浦添市長選でも「オール沖縄」敗北


 沖縄県浦添市で2月12日、市長選挙の投開票があり、前職の松本哲治氏(自民、公明推薦)が3選を果たしました。「オール沖縄」支持の又吉健太郎氏(前浦添市議)は約8千票という大差で敗れました [1]。

[1] 島袋氏と又吉氏の得票数はそれぞれ30,733票、22,043票。

 

 翁長陣営としては、先月の宮古島市長選に続く痛恨の敗北です。昨年12月に最高裁で全面敗訴して以降、いい材料が何もありません。4月にはうるま市長選 [2]、来年には沖縄県知事選を控えていますが、焦りばかりが募っていることでしょう。
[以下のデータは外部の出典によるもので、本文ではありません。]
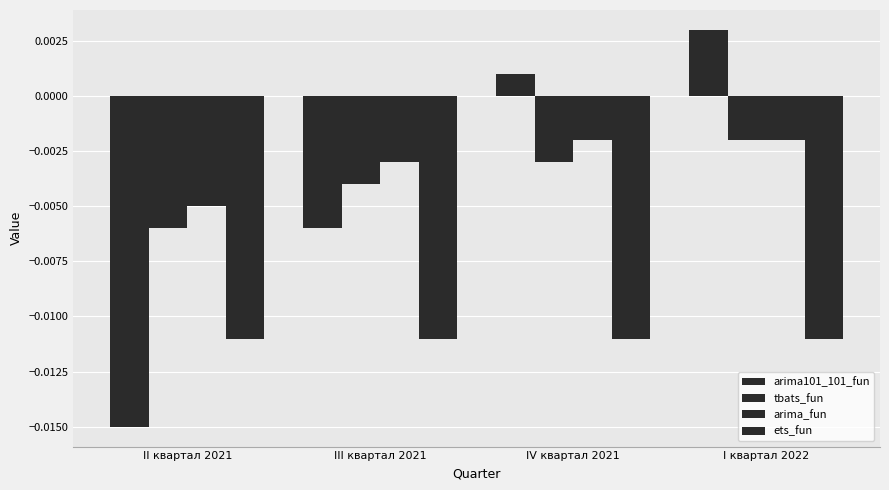

How many bars are there in each group?

4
[2] うるま市には海兵隊の駐屯地などがある。現職の島袋俊夫市長は無所属、自民党推薦。4月の市長選には、翁長陣営が山内末子・沖縄県議を擁立する予定。

 

 さて浦添市には、那覇市にある米軍港 [3]が移設される予定があります。その際に埋め立てられる面積は約300ha。辺野古移設で予定される160haの二倍近くの広大な海が埋め立てられることになります。

[3] 通称は那覇軍港。沖縄県内で2番目の規模の軍港。

 

 ところが翁長知事は、米普天間基地に対しては「あらゆる手段を用いて移設を止める」と言っておきながら、「那覇軍港の浦添移設」問題ではなんと容認する立場を明らかにしています。これは大変な矛盾です。

 

 そもそも米普天間基地移設は、50年ほど前から存在する米軍基地(キャンプ・シュワブ)の沿岸部を埋め立てるという計画です。決して新基地を建設するのではありません。これに対して那覇軍港の移設計画では、まさに新基地が建設されます。翁長氏は「新基地というより民港」など強弁しますが、言い訳でしかありません。ちなみに沖縄紙の「沖縄タイムズ」「琉球新報」はこの件について、一切批判していません。

 

 翁長氏は那覇市に選挙基盤があるため [4]、那覇市の基地をなくすことには反対できないのでしょう。しかしそれなら、普天間市民のことはどうでもいいのでしょうか。「県民のために戦う」という主張はどうなるのでしょうか。翁長氏はいったい誰のために、そして何のために闘っているのでしょうか。

[4] 翁長氏は2000-14年の間、那覇市長だった。

 

 一説には、翁長氏の目的は、反基地闘争のために集まった数億の募金や、支持政党からの資金援助の利権のためという話もあります。真偽のほどはわかりませんが、翁長氏の主張は矛盾し、裁判で負け、選挙にも負けています。窮地に追い詰められていることは間違いありません。日本の安全保障強化のためにも、無意味な闘争は一刻も早くやめるべきです。